La mentalidad totalitaria es así. La verdad está toda de un solo lado, cualquier medio se justifica por el supuesto fin supremo, quien critica o disiente es un enemigo, el Estado es un trofeo del cual el partido puede adueñarse, y la política es una guerra permanente a todo o nada sin espacio para el respeto, la convivencia pacífica y el pluralismo. Todos estos hechos dejan en claro de lo mucho que nos salvamos hasta ahora los argentinos con la derrota del FPV, lo dura y obstructiva que va a ser la oposición del kirchnerismo o lo que quede de él, y lo importante que es que al nuevo gobierno le vaya bien y que la Justicia avance a fondo en las causas por corrupción contra los funcionarios del gobierno saliente para que pueda consolidarse la democracia y no quede espacio para un relanzamiento en 2019 del proyecto autoritario que encarna Cristina Fernández.
A esta altura, este artículo podría perfectamente finalizar. Sin embargo, estimo conveniente agregar una reflexión adicional. La Constitución está por encima del Código Civil y Comercial, y contiene no sólo normas literales sino también principios implícitos que hacen al sistema democrático de gobierno y a la seguridad del Estado.

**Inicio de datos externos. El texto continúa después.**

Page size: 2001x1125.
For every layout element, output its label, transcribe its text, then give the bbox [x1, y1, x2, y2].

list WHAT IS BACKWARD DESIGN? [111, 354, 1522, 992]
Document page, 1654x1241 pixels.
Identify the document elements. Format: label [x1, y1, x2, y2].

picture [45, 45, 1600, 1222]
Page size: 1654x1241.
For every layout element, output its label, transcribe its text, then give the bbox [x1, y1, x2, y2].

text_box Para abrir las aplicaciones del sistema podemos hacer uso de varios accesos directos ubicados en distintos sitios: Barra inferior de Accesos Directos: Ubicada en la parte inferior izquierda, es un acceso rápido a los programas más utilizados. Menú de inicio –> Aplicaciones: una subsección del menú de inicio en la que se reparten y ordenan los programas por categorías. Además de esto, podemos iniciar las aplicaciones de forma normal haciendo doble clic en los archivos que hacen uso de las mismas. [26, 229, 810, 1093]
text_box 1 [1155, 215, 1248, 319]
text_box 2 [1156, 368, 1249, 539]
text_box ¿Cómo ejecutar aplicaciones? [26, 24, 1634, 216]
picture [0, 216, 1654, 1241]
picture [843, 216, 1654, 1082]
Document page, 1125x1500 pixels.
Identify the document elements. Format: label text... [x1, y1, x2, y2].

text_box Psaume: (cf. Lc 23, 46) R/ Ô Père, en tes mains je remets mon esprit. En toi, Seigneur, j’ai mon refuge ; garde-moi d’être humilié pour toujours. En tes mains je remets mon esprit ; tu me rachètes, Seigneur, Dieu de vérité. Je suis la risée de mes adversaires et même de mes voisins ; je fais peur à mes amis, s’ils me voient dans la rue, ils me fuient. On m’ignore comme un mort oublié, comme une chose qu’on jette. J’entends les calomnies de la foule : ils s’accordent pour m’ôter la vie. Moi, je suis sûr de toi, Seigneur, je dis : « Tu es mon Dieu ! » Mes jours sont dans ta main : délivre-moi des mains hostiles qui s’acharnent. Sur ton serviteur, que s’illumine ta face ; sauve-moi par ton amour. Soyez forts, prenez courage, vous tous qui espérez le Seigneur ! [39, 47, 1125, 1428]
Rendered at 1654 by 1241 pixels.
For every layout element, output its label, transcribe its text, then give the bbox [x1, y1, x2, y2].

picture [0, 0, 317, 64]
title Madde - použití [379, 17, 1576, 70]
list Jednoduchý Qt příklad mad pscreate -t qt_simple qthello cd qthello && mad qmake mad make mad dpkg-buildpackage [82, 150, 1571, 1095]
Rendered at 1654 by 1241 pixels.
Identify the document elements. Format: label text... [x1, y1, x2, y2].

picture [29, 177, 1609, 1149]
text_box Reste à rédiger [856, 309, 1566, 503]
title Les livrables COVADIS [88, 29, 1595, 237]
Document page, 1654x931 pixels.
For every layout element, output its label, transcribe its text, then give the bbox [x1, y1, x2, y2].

Es por ello que resulta lógico que el día del traspaso del mando presidencial la fuerza pública y el operativo de seguridad estén en manos del presidente entrante, y no del saliente ni mitad del día bajo el mando de uno y la otra mitad bajo el del otro.
Lo que dota de poder a un presidente es la voluntad popular, no su juramento. El juramento es una tradición necesaria y de alto valor simbólico, pero no es lo que confiere el poder. Las razones esgrimidas y el tono utilizado por el FPV en contra de este criterio (llegaron a hablar de un “golpe de Estado”) demuestran su mala voluntad y, de nuevo, su nulo entendimiento sobre la forma republicana de gobierno, que impone la aceptación y el respeto de los fallos judiciales.
Cuando Cristina quiso que le entregara los atributos presidenciales su hija, apartándose de la tradición institucional, nadie se lo negó. Pero ella pretendió negarle a Macri su deseo de respetar las tradiciones, y cuando éste mantuvo su decisión pateó el tablero y decidió no asistir al traspaso. La nueva excusa es que, por el fallo judicial que dice que Macri es presidente desde las cero horas, ella no podría asistir porque estaría usurpando funciones. Bueno, nadie le pide que ejerza funciones de gobierno, sino que participe en un acto protocolar al cual fue formal y cordialmente invitada, y que sepa comprender la razonabilidad de que el presidente entrante tenga a su cargo la seguridad durante el traspaso para prevenir cualquier eventualidad, más aún cuando el gobierno saliente todavía debe explicar por qué fue asesinado el fiscal que estaba bajo su custodia el día anterior a ir a informar al Congreso sobre una gravísima denuncia de asociación con el terrorismo internacional contra la presidente en funciones.